TRULY NW ROCKFISH CRUDO
Inspired by Oregon’s natural abundance. This quick appetizer is a delightful flavor explosion sure to rock your taste buds. Serves 3-4.
INGREDIENTS
1 lb MSC-certified West Coast Rockfish fillet, (Skinless and boneless)
1 Stalk celery, thinly shaved and leaves reserved
1/2 Cup Hazelnuts, toasted and finely chopped
Flaky Oregon sea salt
1/2 Cup Lemon juice
For Brown Butter Vinaigrette
1/2 Cup Unsalted butter
1/4 Cup Fresh lemon juice or sherry vinegar
1 tbsp Shallot, minced (optional)
Kosher salt
Freshly ground black pepper
INSTRUCTIONS
1. For the vinaigrette, melt butter in a small saucepan over medium heat. Once melted, reduce heat and simmer. Gently swirl to brown the milk solids. The aroma should be nutty and toasted. Remove from heat and let cool to room temperature. Whisk brown butter with lemon juice/vinegar and shallot.
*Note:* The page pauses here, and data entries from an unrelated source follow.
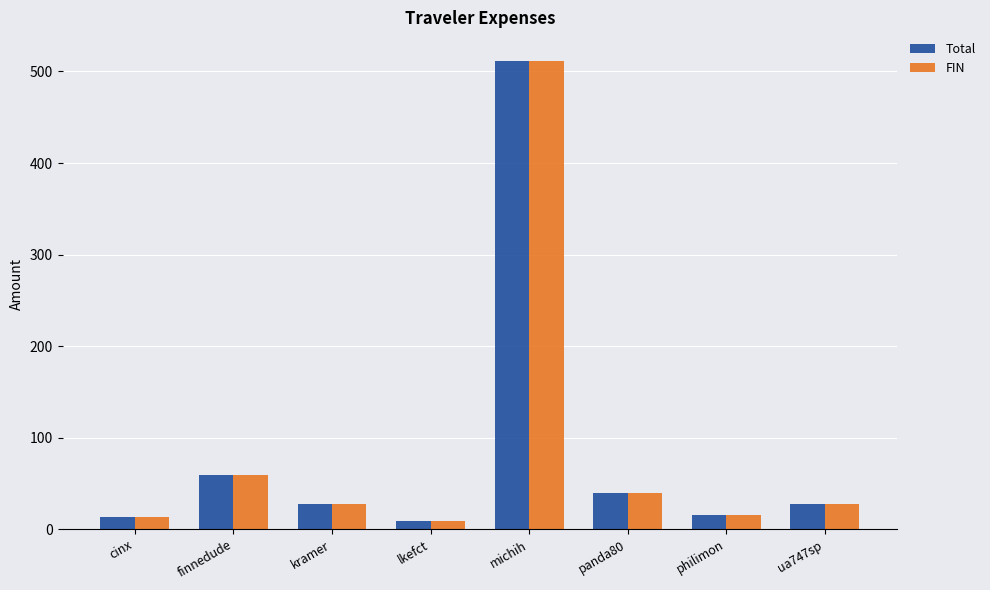

True or false: FIN has a value of 12.9 at cinx.

True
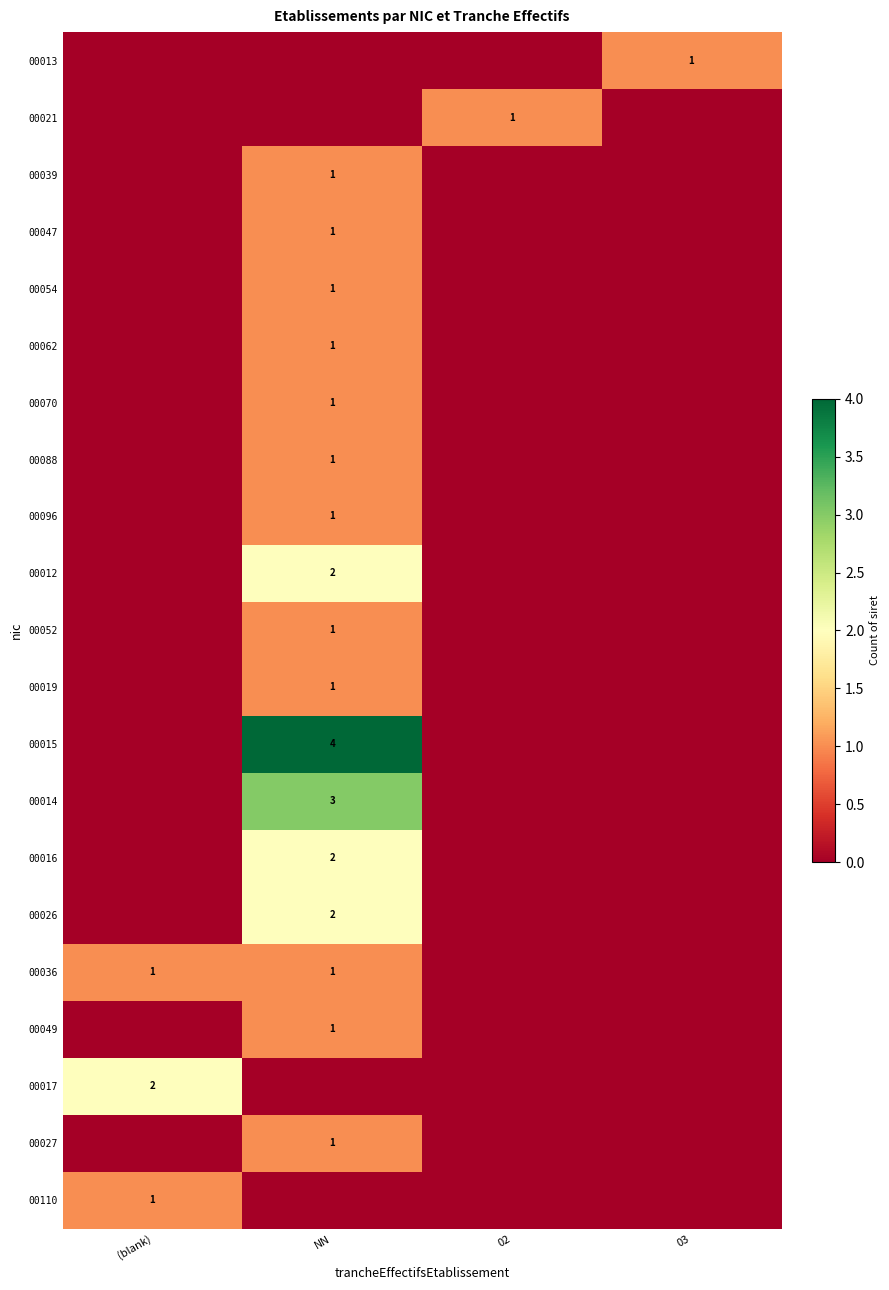

The value of 00017 at (blank) is 2. True or false?

True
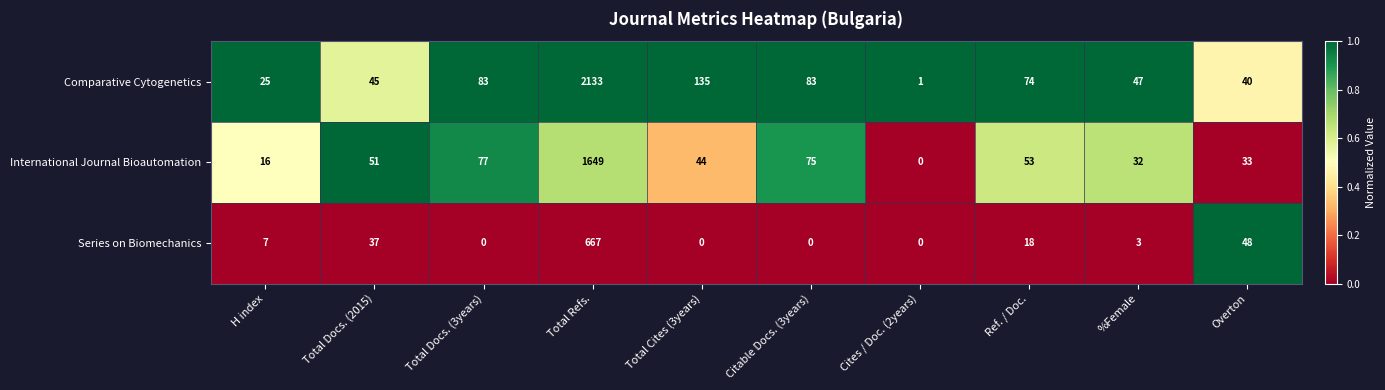

Where is Comparative Cytogenetics nearest to the value 1067?

Total Cites (3years)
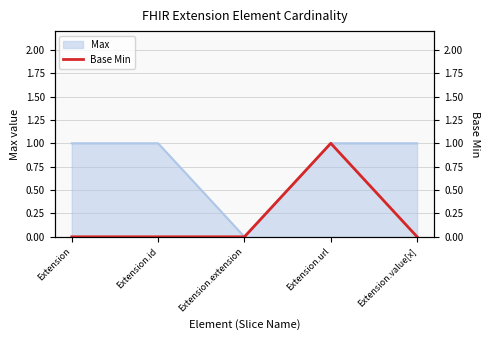

What is the label of the 2nd point from the right?

Extension.url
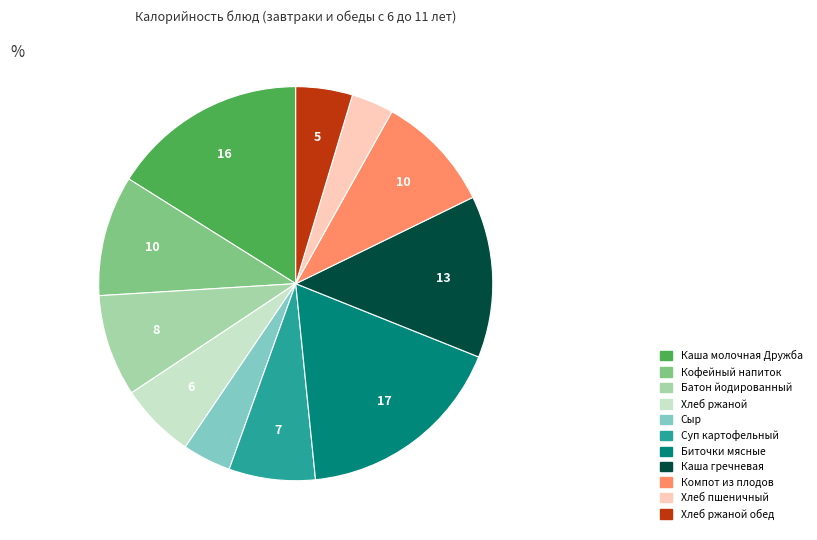

Is there a majority slice in this chart?

No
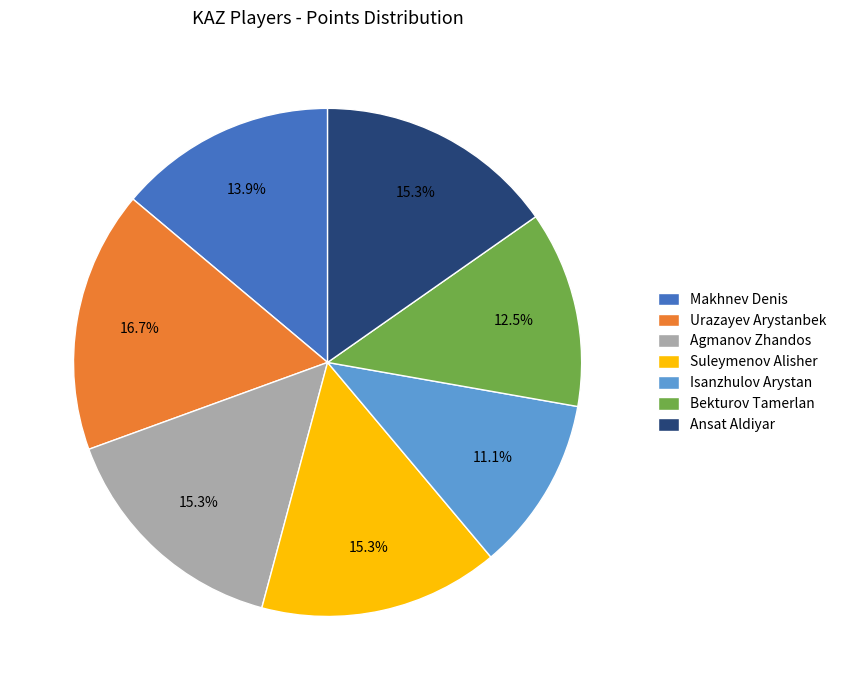

To the nearest percent, what is the combined percentage of Agmanov Zhandos and Ansat Aldiyar?

31%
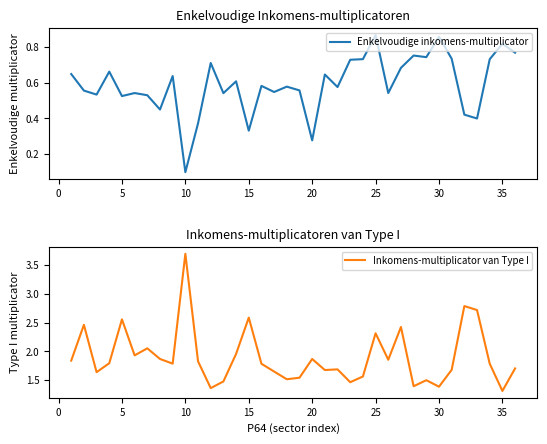

What is the value of the Inkomens-multiplicator van Type I point at the 11th from the left?

1.8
Add salt and pepper to taste. Reserve.
2. Prepare fish. Make sure your knife is sharp to ensure clean, consistent slices. Alternately, place the fish in the freezer for 20 minutes to make easier to slice.
3. Slice fish across the grain into 16 to 20 thin slices. Arrange on a cold platter. Season lightly with flaky sea salt and a touch of lemon juice.
4. Dress with celery shavings, leaves and toasted hazelnuts. Spoon warmed brown butter vinaigrette to finish. Serve immediately.